Intraductal tubulopapillary neoplasms (ITPNs) are another type of intraductal mass-forming epithelial neoplasm in the pancreas and biliary tree. These tumors are characterized by a tubular architecture and the absence of or minimal mucin production. Unlike IPNBs and IPMNs, the intestinal markers CDX2 and MUC2 are not expressed in ITPNs [20,21,22]. A molecular study indicated that the loss of CDKN2A/p16 expression and/or loss of heterozygosity of the CDKN2A locus were frequent events in biliary ITPNs (intraductal components = 44%, invasive = 33%). Furthermore, TP53 mutations were identified in 17% of intraductal components and 9% of invasive tumors, and mutations in KRAS, GNAS, and PIK3CA were rare or absent. Moreover, the loss of the CDKN2A locus and lack of mutations in the Ras-MAPK, Wnt/β-catenin, and GPCR-cAMP signaling pathways were identified in pancreatic ITPNs [22]. In addition, pancreatic ITPNs frequently harbored mutations in the phosphatidylinositol 3-kinase pathway (PIK3CA, PIK3CB, INPP4A, and PTEN) and FGFR2 fusions [22]. In the present study, we did not identify PIK3CA mutations in our cohort, and the differences in the mutated genes suggested that IPNBs and ITPNs are distinct neoplasms with different molecular features.

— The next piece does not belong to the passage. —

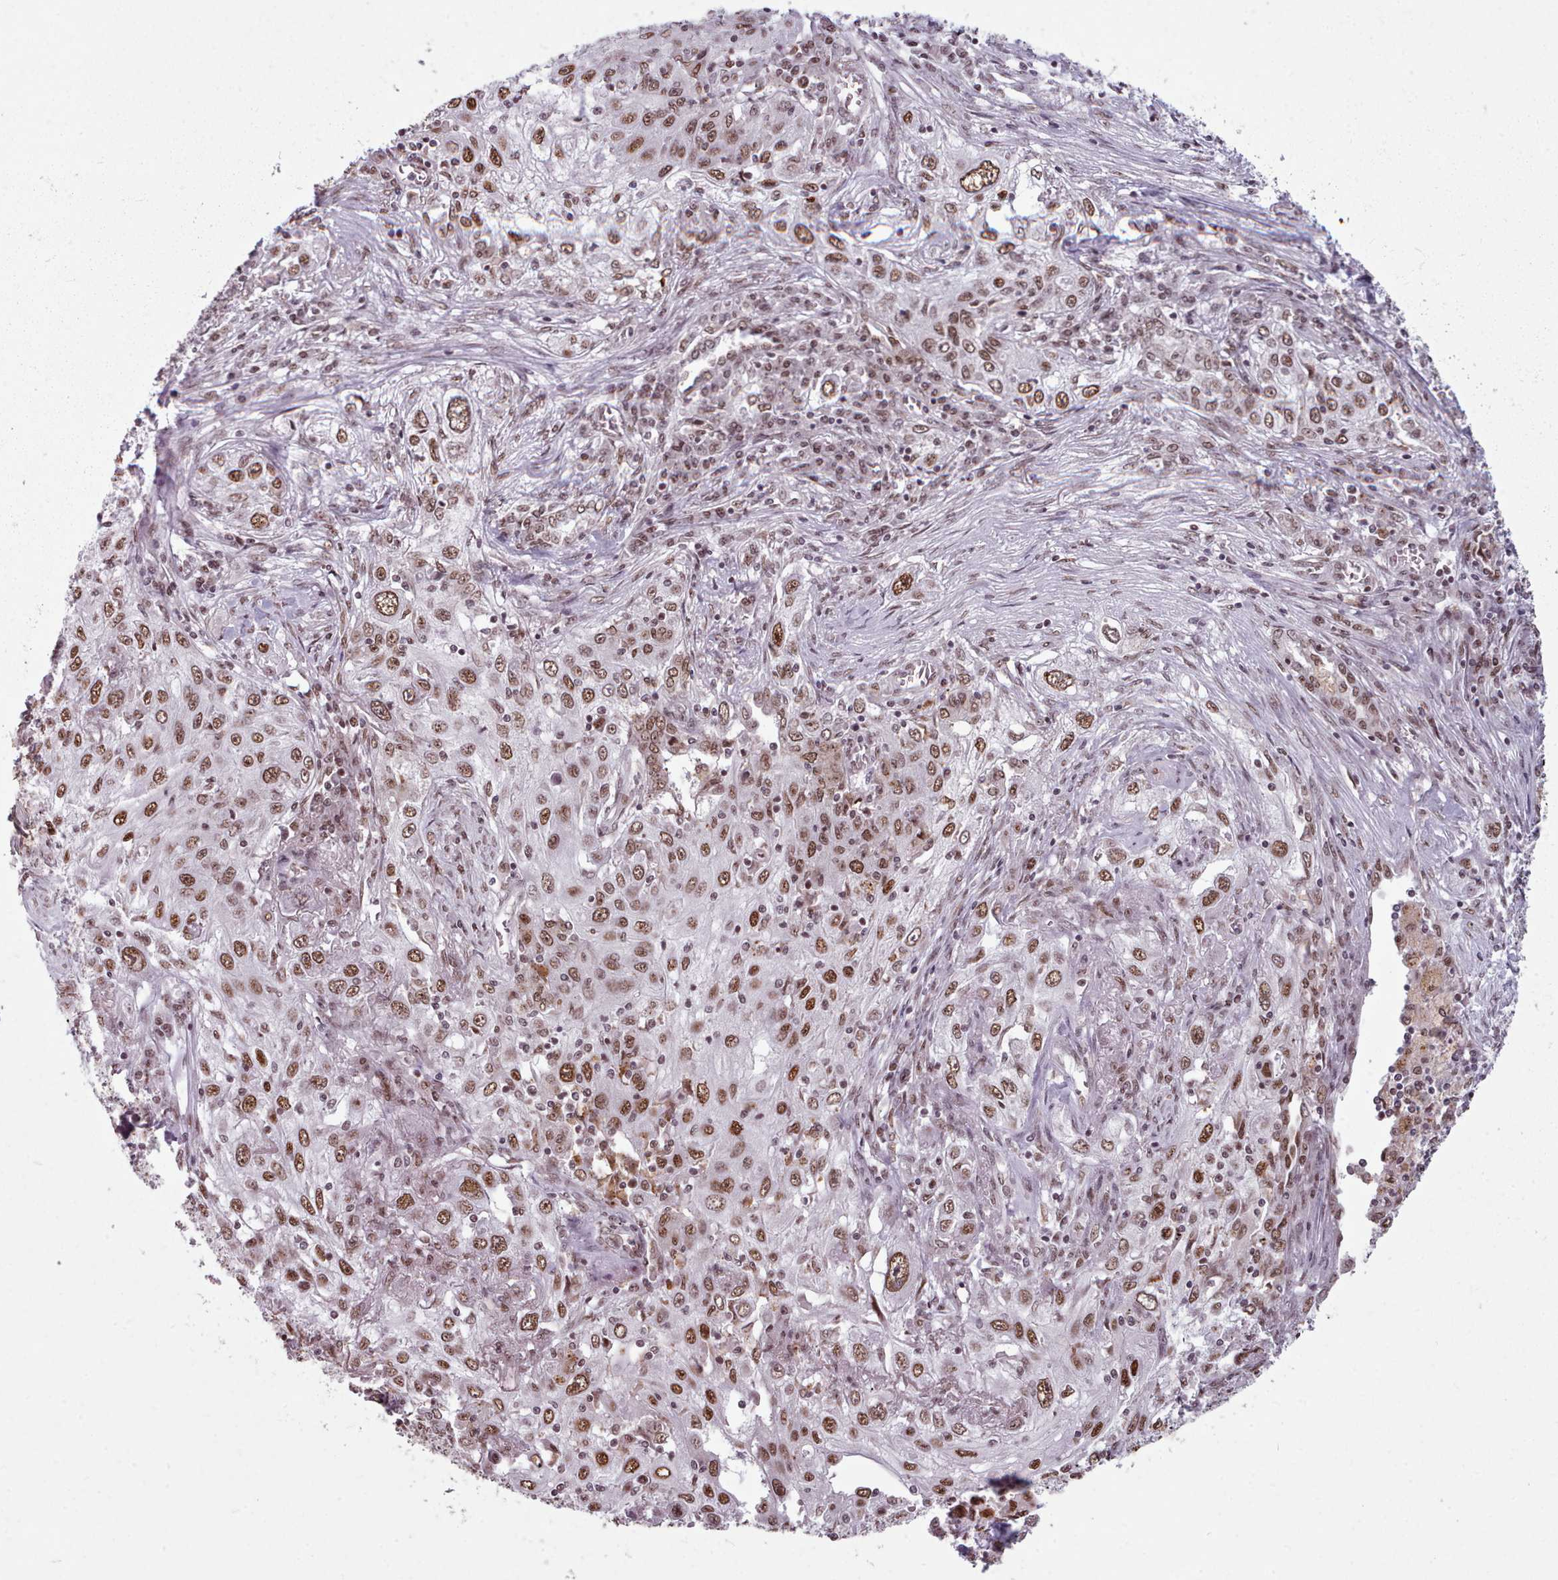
{"staining": {"intensity": "moderate", "quantity": ">75%", "location": "nuclear"}, "tissue": "lung cancer", "cell_type": "Tumor cells", "image_type": "cancer", "snomed": [{"axis": "morphology", "description": "Squamous cell carcinoma, NOS"}, {"axis": "topography", "description": "Lung"}], "caption": "About >75% of tumor cells in lung cancer reveal moderate nuclear protein positivity as visualized by brown immunohistochemical staining.", "gene": "SRRM1", "patient": {"sex": "female", "age": 69}}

In the pancreas, oncocytic-type IPMNs are increasingly been recognized as a distinct entity. Whole-genome sequencing of nine cases revealed the absence of GNAS and KRAS mutations in typical oncocytic IPMNs. By contrast, intestinal-subtype IPMNs with focal oncocytic epithelia frequently had TP53, GNAS, and RNF43 mutations [23]. Our study only included two oncocytic IPNBs; one had mutations in APC (p.Thr1556fs) and KRAS (p.Gln61His), whereas the other had mutations in TP53 (p.Pro152Leu). Further reviewing the slides revealed that these two tumors were not entirely composed of oncocytic cells; pancreatobiliary-type cells were identified in both tumors. Therefore, these two tumors may not be the biliary counterparts of typical oncocytic IPNBs of the pancreas, and further studies of more cases are required for clarification.

In conclusion, we identified frequent mutations in six tumor-related genes in IPNB. The results indicate Ras-MAPK, Wnt/β-catenin, and GPCR/cAMP signaling are the main drivers of IPNB. We confirmed that KRAS, GNAS, and RNF43 mutations are closely associated with the intestinal type and Japan–Korea consensus type 1, supporting the concept that IPNB is a heterogeneous neoplasm and that further classification is mandatory. The presence of APC and CTNNB1 mutations suggest that at least a subset of IPNB is molecularly distinct to pancreatic IPMN.